During the activity, the teacher monitored students' progress and help those who have more difficulties. This is done by following the tasks that the student places in the application, through a chat available for immediate feedback or the possibility of sending an email through the platform with indications for the student to overcome their difficulties.

This reinforcement can also be another incentive to congratulate students who are able to correctly perform their tasks overcoming all their difficulties. It is also important to encourage viewing the videos several times, allowing students to strengthen their learning more autonomously.

The students earn points by answering questions (Figure 4). In the application, they can also see their ranking compared to all users in Portugal or at world level. Fast finishers can continue at their own pace and reach higher levels, without losing motivation.

Figure 4 Students earn points by solving exercises. The level of difficulty of exercises is specified by their colour (green, yellow, red)

After completing each exercise, students make their own assessment as explained above. They also perform a peer review, analysing solutions from classmates verifying the reasoning presented and assigning the respective score. The distribution of the exercises for this peer review is done randomly within the group of students who performed the same exercises. Later the teacher has access to the students’ "digital notebook" where she can consult all the work and the assessment given.

This scenario could be applied also in distance learning, both synchronously and asynchronously. This application proved to be very useful during distance learning. Sónia used the application in two ways.

First, the teacher could provide a worksheet with problem-solving activities to the students which included a tutorial on the content topic selected by her and a set of questions on it. She monitored the work and gave feedback to the students through the app. This task was then completed with a synchronous online class using the Zoom Platform where students asked questions when there were still some doubts. Sónia could deepen the content they initially worked on.
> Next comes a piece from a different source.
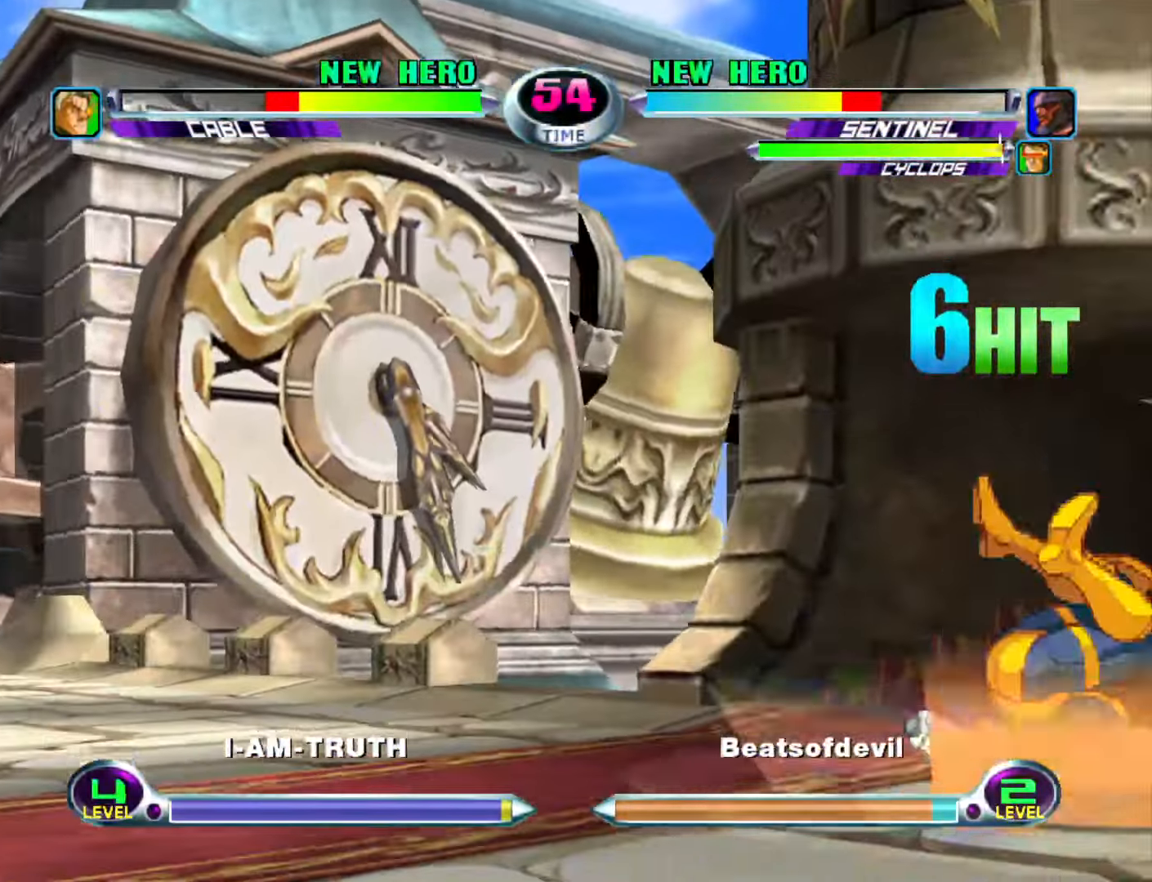
{"buttons": [], "left_stick": "up-right", "events": [[217, "left_stick", "down"], [333, "left_stick", "up-right"]]}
Second, it enabled students as content producers. Sónia shared a working script with the stages of the resource building process. One, the selection of a set of 4 questions and answering them. Two, the creation of a script with the audio recording of the task completion. In this intermediate phase, she gave feedback on the students' work for improvement. She then provided scripts of several tools for the recording of the problem-solving tasks made by the students. Three, students solved the exercises and presented them in a presentation tool (for example PPT). Four, they recorded the sound of them explaining the solution of their exercises and put it on the app. It was very rewarding for students to see their work in App Milage, making it available for another student to learn.

Outcome and lessons learned

The results are very positive as students are more motivated and perform different tasks based on their skills in the subject. Sónia says: “The change in attitude within the classroom is clearly visible as students are more focused on their tasks”.

With this app, students have access to a teacher explaining the exercises to them anytime anywhere. This is a great asset that gives the possibility for students to learn at their own pace. Both self -and peer assessment allow students to review the tasks in different modes and develop more consistent learning.

Teachers can use existing material, but if they want to create their own worksheets, they need to produce videos to explain solutions. They will have to learn working with a video editing tool. Students can also get on board to produce videos and resources, turning this into an active participation project. Sónia tried this and witnessed a transition from “student user” to “student resource producer”; as some students got deeper in their learning and started producing resources for the app.